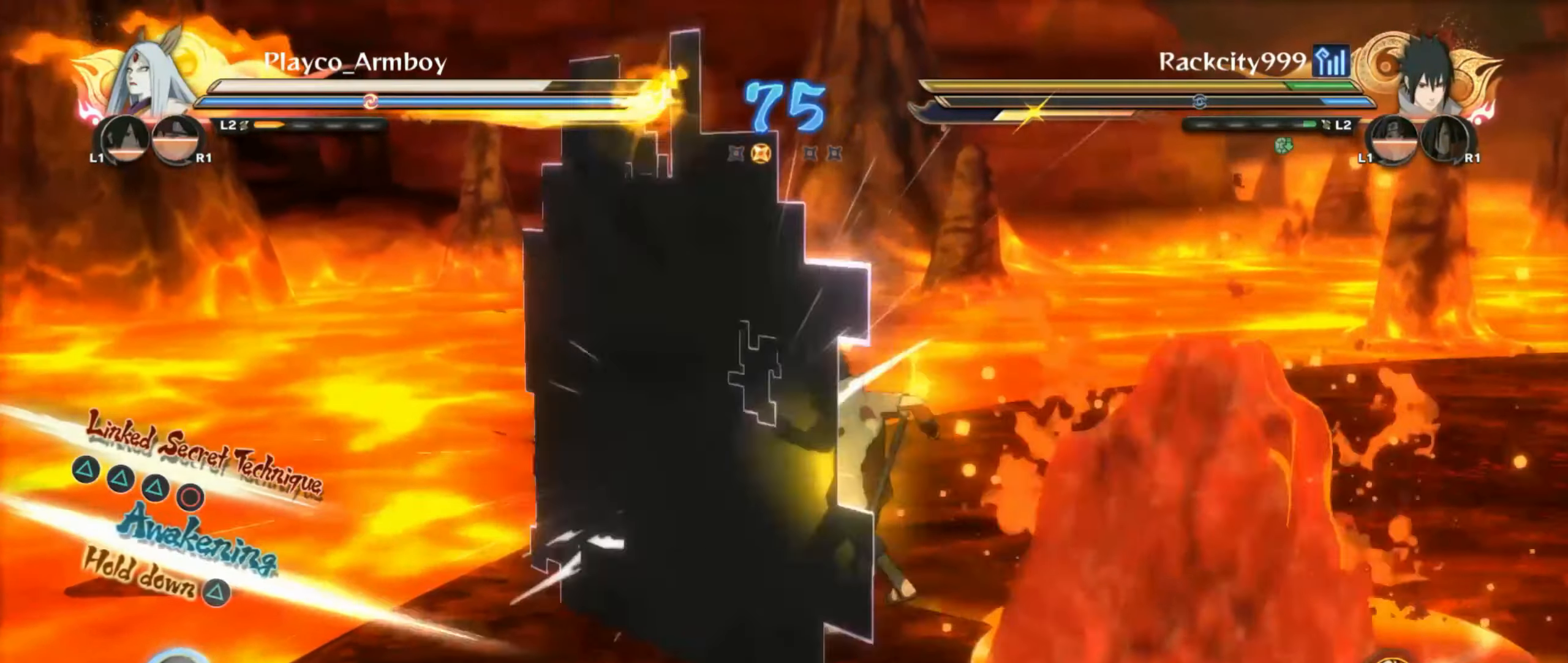
{"dt_ms": 500, "buttons": ["CIRCLE"], "left_stick": "center", "right_stick": "right", "events": [[333, "CIRCLE", "down"], [383, "right_stick", "right"], [500, "left_stick", "center"]]}
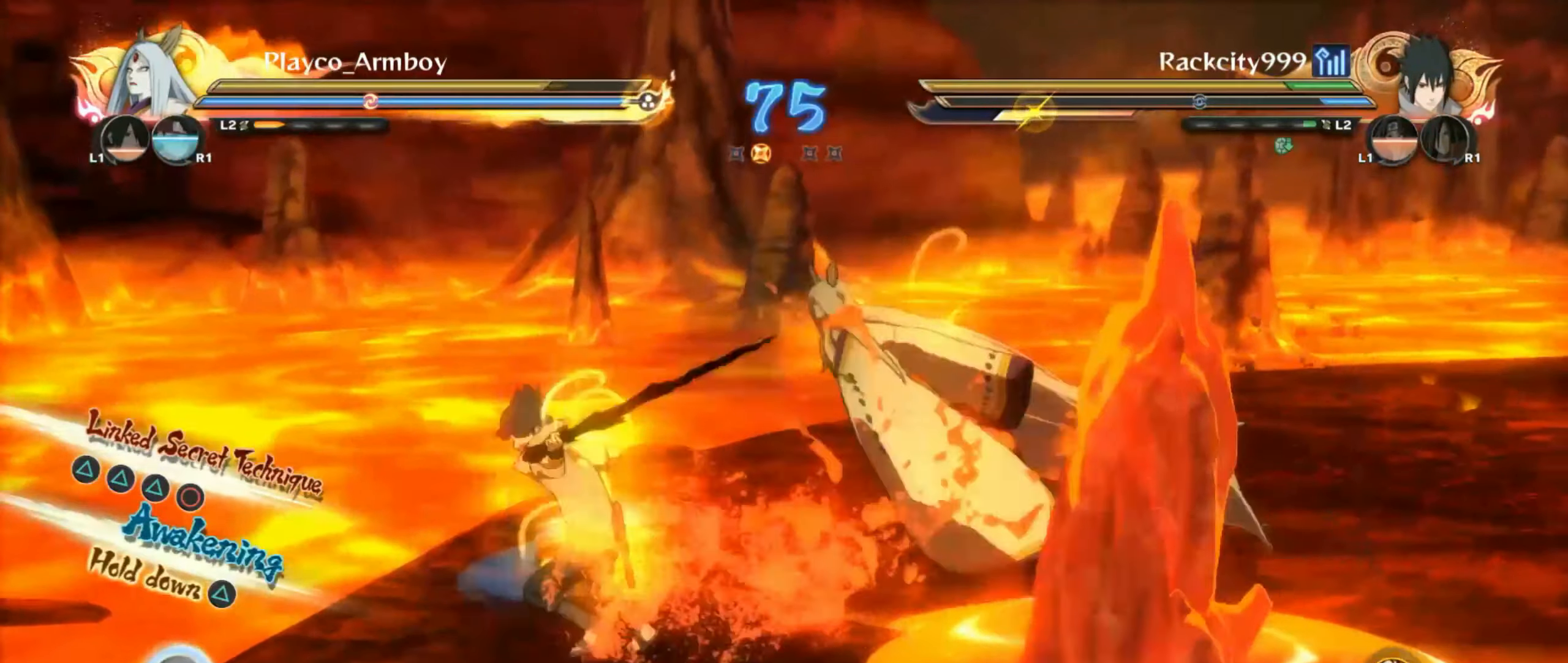
{"dt_ms": 500, "buttons": [], "left_stick": "center", "right_stick": "center", "events": [[33, "right_stick", "center"], [50, "CIRCLE", "up"], [100, "right_stick", "right"], [150, "left_stick", "down-left"], [233, "right_stick", "center"], [433, "DPAD_DOWN", "down"], [483, "DPAD_DOWN", "up"], [500, "left_stick", "center"]]}
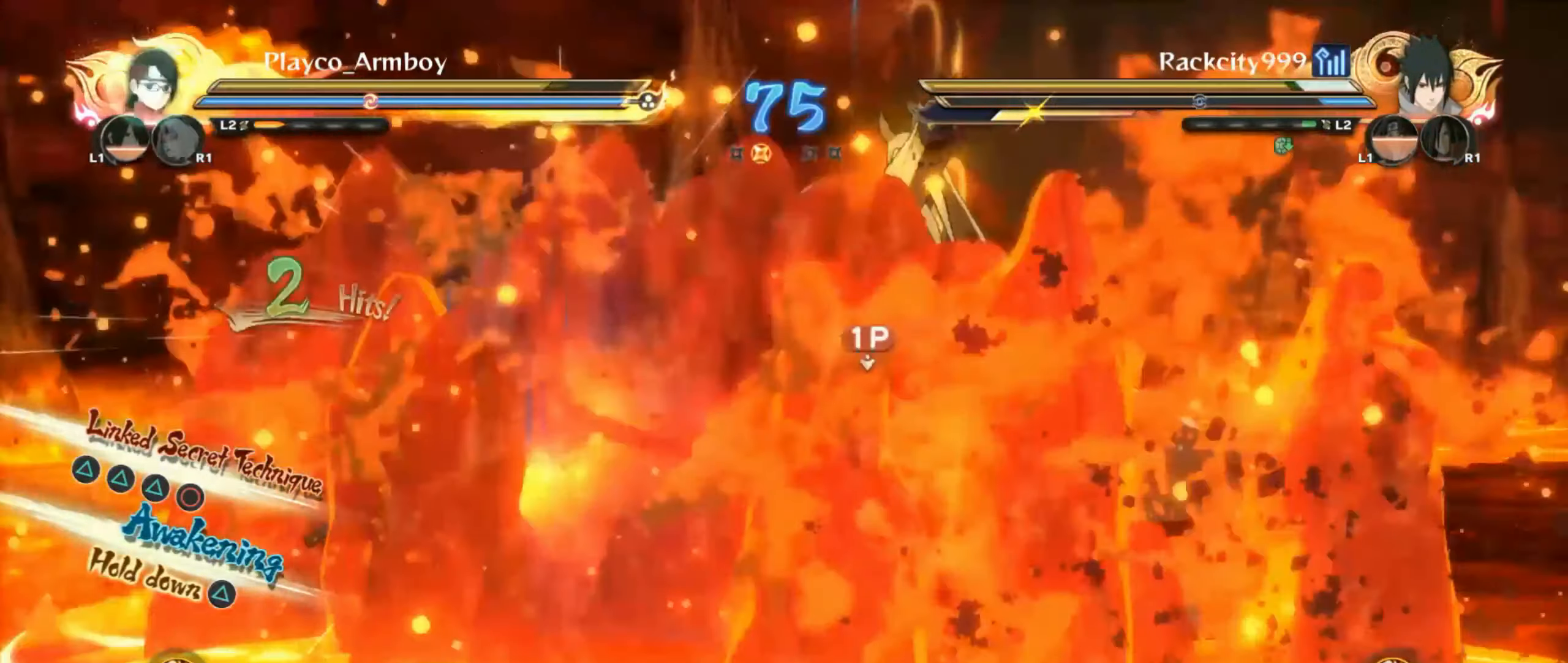
{"dt_ms": 500, "buttons": [], "left_stick": "down-left", "right_stick": "center", "events": [[50, "DPAD_DOWN", "down"], [150, "DPAD_DOWN", "up"], [333, "left_stick", "down-left"]]}
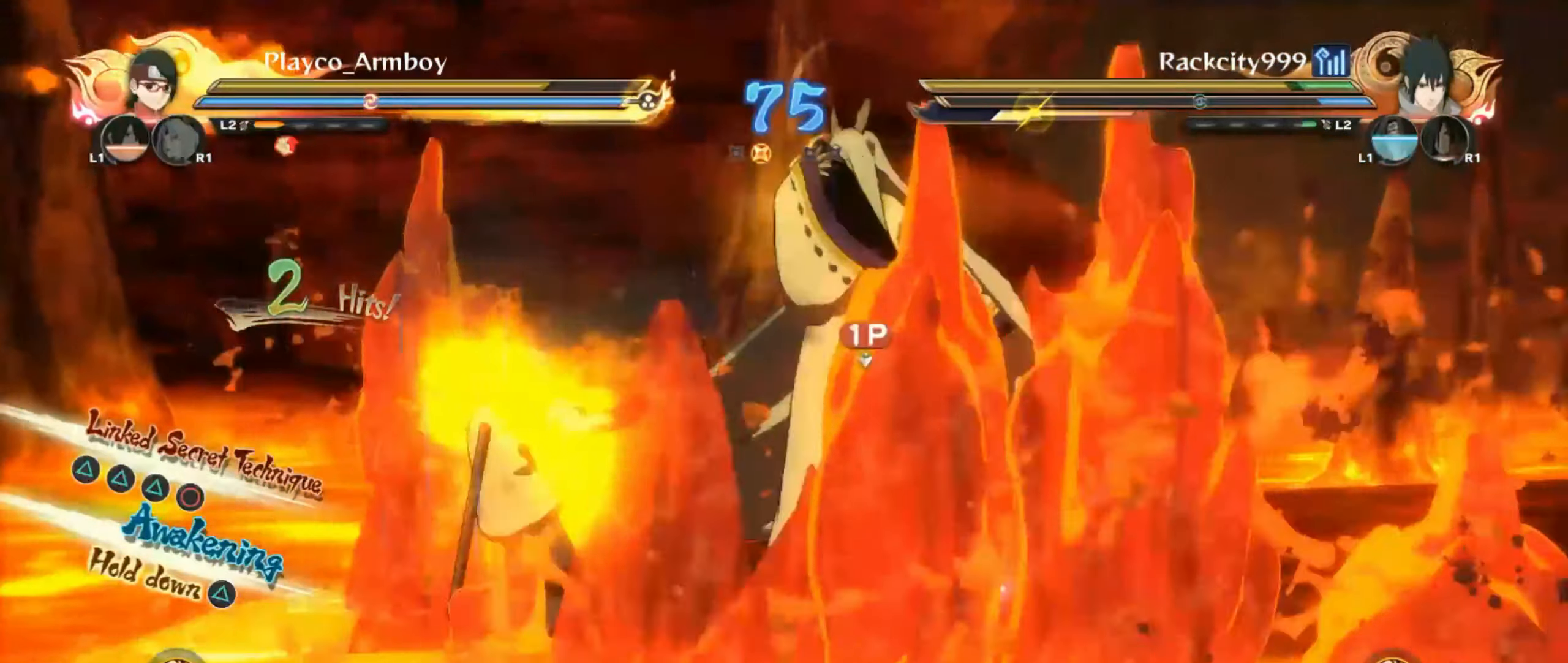
{"dt_ms": 500, "buttons": [], "left_stick": "down", "right_stick": "right", "events": [[16, "right_stick", "right"], [33, "CIRCLE", "down"], [100, "CIRCLE", "up"], [116, "right_stick", "center"], [183, "CIRCLE", "down"], [183, "left_stick", "down"], [300, "CIRCLE", "up"], [383, "CIRCLE", "down"], [483, "CIRCLE", "up"], [500, "right_stick", "right"]]}
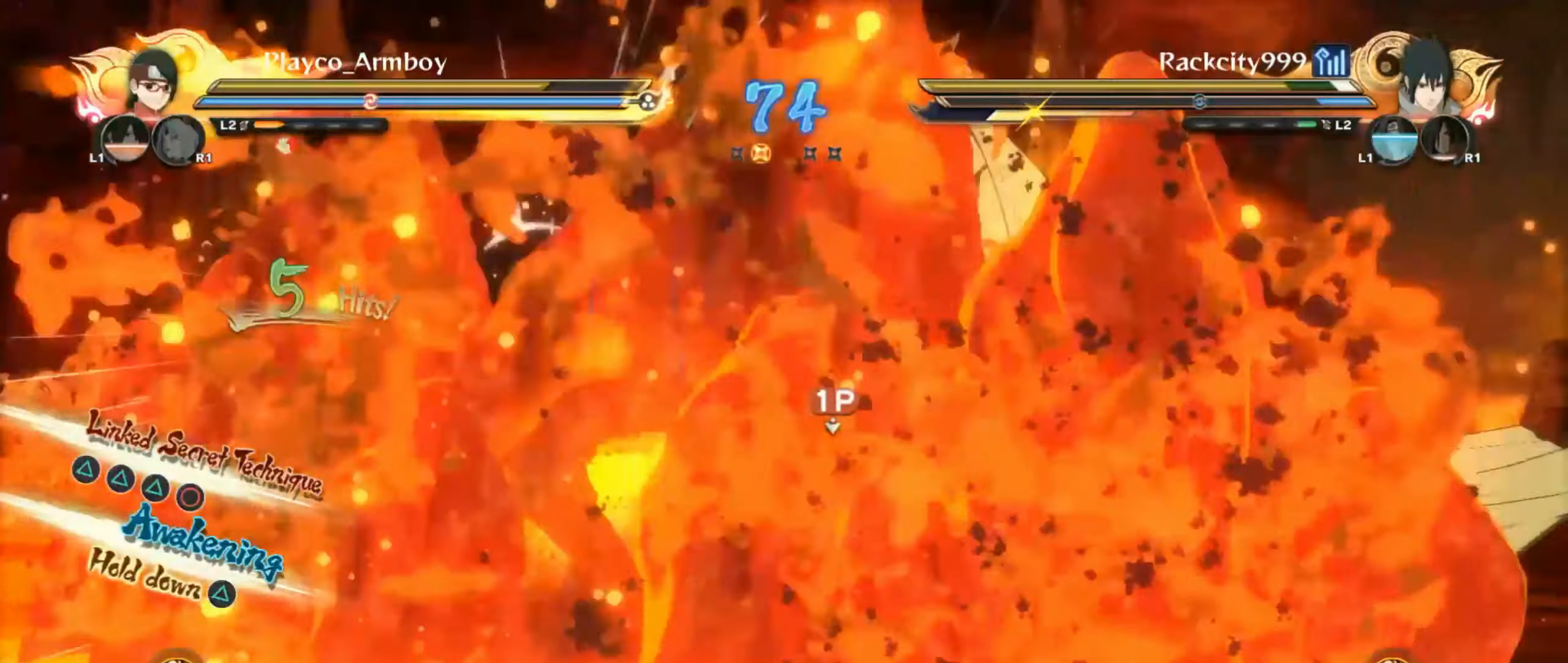
{"dt_ms": 500, "buttons": ["CIRCLE"], "left_stick": "down", "right_stick": "center", "events": [[83, "CIRCLE", "down"], [183, "CIRCLE", "up"], [283, "CIRCLE", "down"], [383, "CIRCLE", "up"], [433, "CIRCLE", "down"], [500, "right_stick", "center"]]}
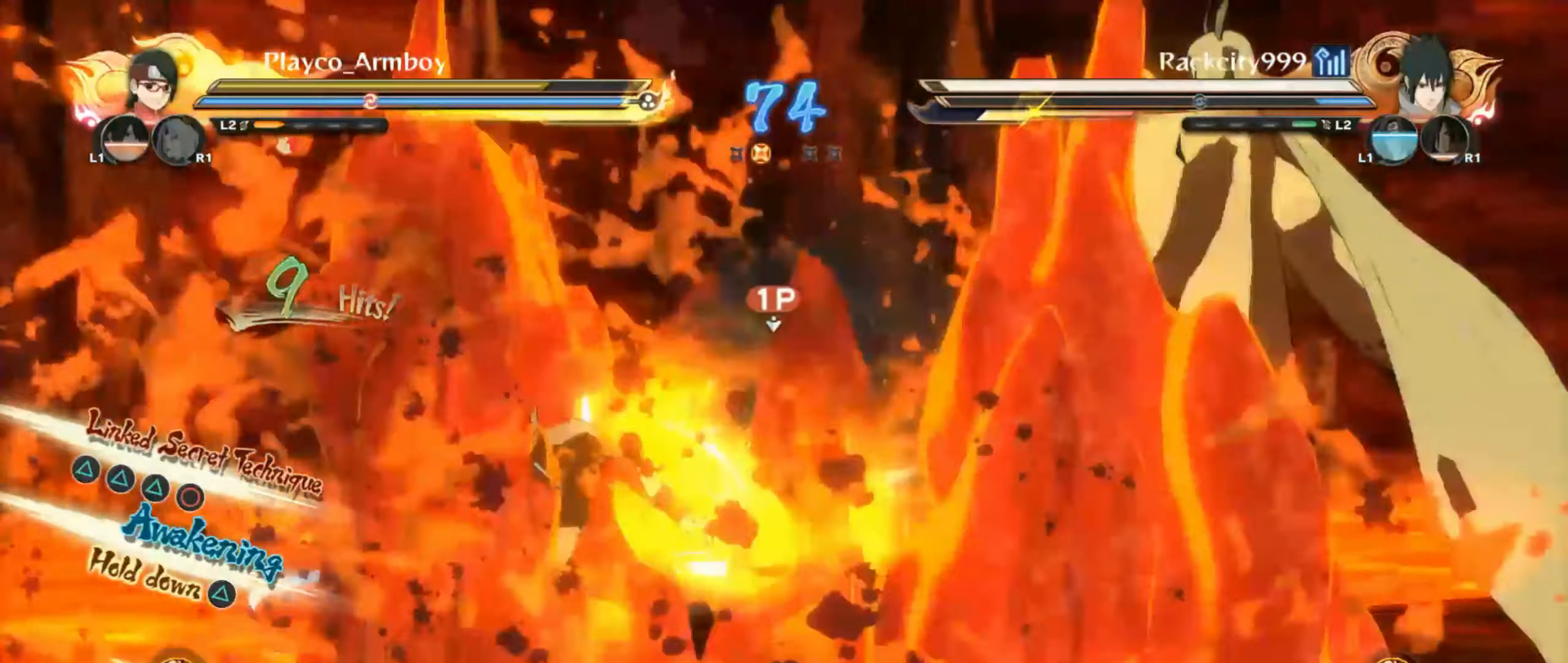
{"dt_ms": 500, "buttons": [], "left_stick": "down", "right_stick": "center", "events": [[50, "CIRCLE", "up"], [100, "CIRCLE", "down"], [233, "CIRCLE", "up"]]}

• _Exercise goal_
Each record above needs to be retyped exactly, without any pictures.

• _Response to the task_
{"dt_ms": 500, "buttons": ["CIRCLE"], "left_stick": "center", "right_stick": "right", "events": [[333, "CIRCLE", "down"], [383, "right_stick", "right"], [500, "left_stick", "center"]]}
{"dt_ms": 500, "buttons": [], "left_stick": "center", "right_stick": "center", "events": [[33, "right_stick", "center"], [50, "CIRCLE", "up"], [100, "right_stick", "right"], [150, "left_stick", "down-left"], [233, "right_stick", "center"], [433, "DPAD_DOWN", "down"], [483, "DPAD_DOWN", "up"], [500, "left_stick", "center"]]}
{"dt_ms": 500, "buttons": [], "left_stick": "down-left", "right_stick": "center", "events": [[50, "DPAD_DOWN", "down"], [150, "DPAD_DOWN", "up"], [333, "left_stick", "down-left"]]}
{"dt_ms": 500, "buttons": [], "left_stick": "down", "right_stick": "right", "events": [[16, "right_stick", "right"], [33, "CIRCLE", "down"], [100, "CIRCLE", "up"], [116, "right_stick", "center"], [183, "CIRCLE", "down"], [183, "left_stick", "down"], [300, "CIRCLE", "up"], [383, "CIRCLE", "down"], [483, "CIRCLE", "up"], [500, "right_stick", "right"]]}
{"dt_ms": 500, "buttons": ["CIRCLE"], "left_stick": "down", "right_stick": "center", "events": [[83, "CIRCLE", "down"], [183, "CIRCLE", "up"], [283, "CIRCLE", "down"], [383, "CIRCLE", "up"], [433, "CIRCLE", "down"], [500, "right_stick", "center"]]}
{"dt_ms": 500, "buttons": [], "left_stick": "down", "right_stick": "center", "events": [[50, "CIRCLE", "up"], [100, "CIRCLE", "down"], [233, "CIRCLE", "up"]]}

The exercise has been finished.